Moderators were Kirkland & Ellis partners Jonathan Henes, who focuses on restructurings, and Robert Khuzami, a former enforcement director for the Securities and Exchange Commission.
Sorkin said he got a call from Stratton Oakmont founder Jordan Belfort—portrayed by Leonardo DiCaprio in the film—as early as 1989, when the brokerage firm had just 10 employees. Sorkin briefly sent a colleague to Long Island to advise Belfort on regulatory compliance, he said, then didn’t hear from Belfort again until Stratton Oakmont’s dealings appeared in the news in the early 1990s.
“He is a very smart individual, a tremendous salesman, very bright,” Sorkin said. “He was able to influence all the young, inexperienced people and promise them riches beyond their wildest belief.”
Unlike traditional recruitment on Wall Street, where firms seek to hire people with an established client base, Belfort wanted young people so he could teach them his methods, said Gregory Coleman, a special agent with the Federal Bureau of Investigation who investigated the company.
The pump-and-dump scheme worked like this: the firm controlled the supply of shares by selling a stock offering to friends of the firm at, say, $4, then buying it back at $5. Brokers would then make their pitch to clients, creating demand and artificially driving prices higher.
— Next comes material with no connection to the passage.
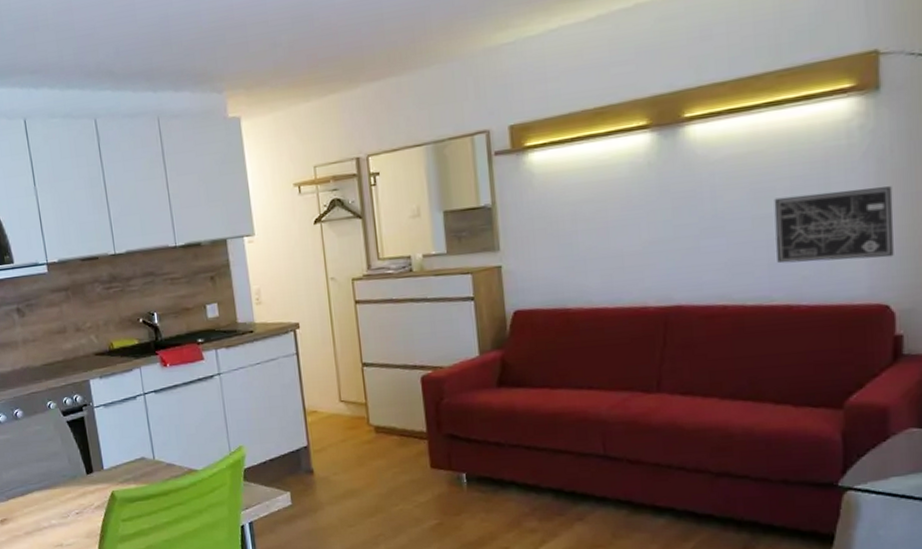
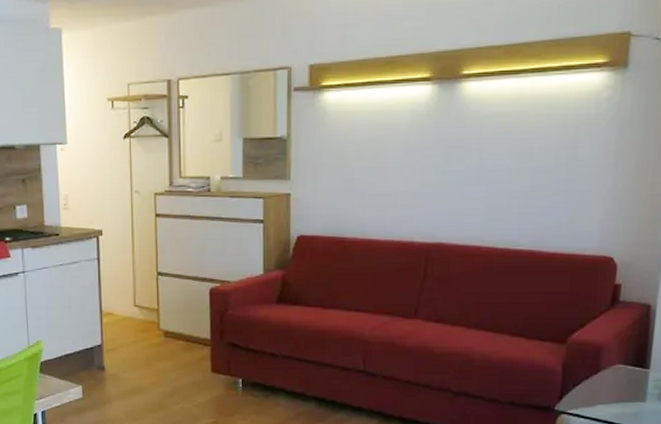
wall art: present [774,186,894,264] -> none [527,153,628,216]

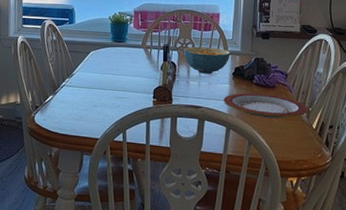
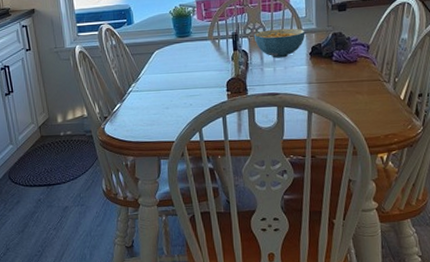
plate: present [223,92,309,119] -> none [302,70,396,96]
Finally, they would dump all the firm’s shares, dragging prices back down and hurting stockholders.
“If you can control the supply, you can control the demand,” Sorkin said. “And once they control the supply, they also control the price. They’ve created a market. That’s where the fun starts.”
The “big break,” in the investigation, Coleman said, came when Belfort violated federal securities laws by setting up offshore accounts—which Sorkin called a “terrible mistake.”
“The mere issuance of stock to an offshore account was the fraud,” Coleman said. “Every single transaction from that point forward was a money-laundering violation.”
In 1999, when a judge set Belfort’s bail at $10 million, trucks pulled up at a Brooklyn courthouse to drop off $7 million in jewels and $3 million in cash, recalled Joel Cohen, a partner at Gibson Dunn & Crutcher, who prosecuted the Stratton Oakmont case as an assistant U.S. attorney for the Eastern District.
Belfort was sentenced to four years in prison for money laundering and securities fraud and served 22 months. His first book, “The Wolf of Wall Street,” came out in 2007 with a follow-up, “Catching the Wolf of Wall Street,” in 2009.